Air pollution also causes acid rain.
Rainwater picks up particles and gases when it falls through the air. If the air is polluted, the rainwater becomes polluted too. Acid rain damages trees, crops, other plants, lakes, and the animals that live on the land and in the water. Acid rain and air pollution also dirties and damages buildings, monuments, and statues in cities and towns.
Burning wood inside the house for heat causes smoke pollution.
Smoking cigarettes inside the house will cause pollution.
Mould that builds up in damp areas in kitchens and bathrooms can cause harmful mould spores to be released into the air.
Air pollution and your health
Outdoors, breathing polluted air can make your eyes and nose burn. It can irritate your throat and make breathing difficult. Pollutants such as tiny airborne particles of dust, soot, and smoke can get deep into a person's lungs. This can cause problems for all people, but especially those with asthma, and young people whose bodies are still growing.

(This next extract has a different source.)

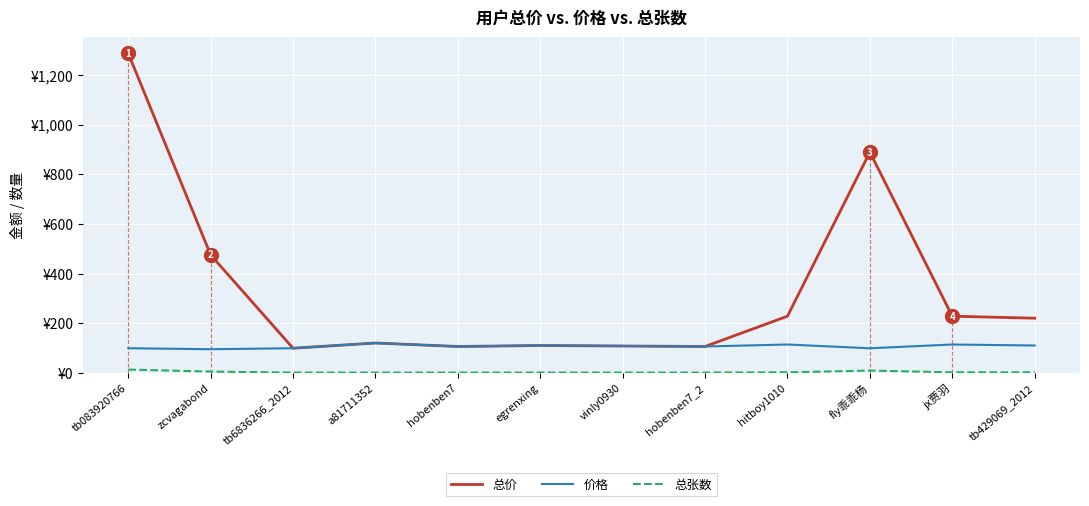

Does the chart have visible grid lines?

Yes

Inside, smoke from fires and cigarettes will irritate eyes and throat. Mould spores that grown in damp places will cause runny noses and skin and eye irritations.
The cost of air pollution
The cost of the damage to the environment can be great. Air pollution also reduces farm crops and forests that also costs lots of money in lost food and timber production.
What you can do
At home, avoid burning of wood in fireplaces and in stoves. If you do, make sure that the wood for burning is dry. Make sure that the chimney and flue are working well to take away smoke. While the fire is burning make sure there is fresh air coming into the room to avoid the build up of dangerous gases that are released by the fire.
Note: Electric heaters are better than gas. They don't produce any indoor air pollution.
Many chemicals we use inside the house can be harmful.
Only use aerosol sprays and cleaning products in well ventilated rooms.
Turn off lights to save electricity. This means there will be less pollution released into the air from power stations.
Use gas for the barbeque. It is less polluting than wood or charcoal.
Cycle or walk to school rather than have a parent drive you.
Recycle paper, plastic, glass bottles, cardboard, and aluminum cans. It takes less energy to reuse these things than it does to make new ones from raw materials. Recycling conserves energy and reduces emissions from factories.
Can you think of other ways to reduce your contribution to air pollution?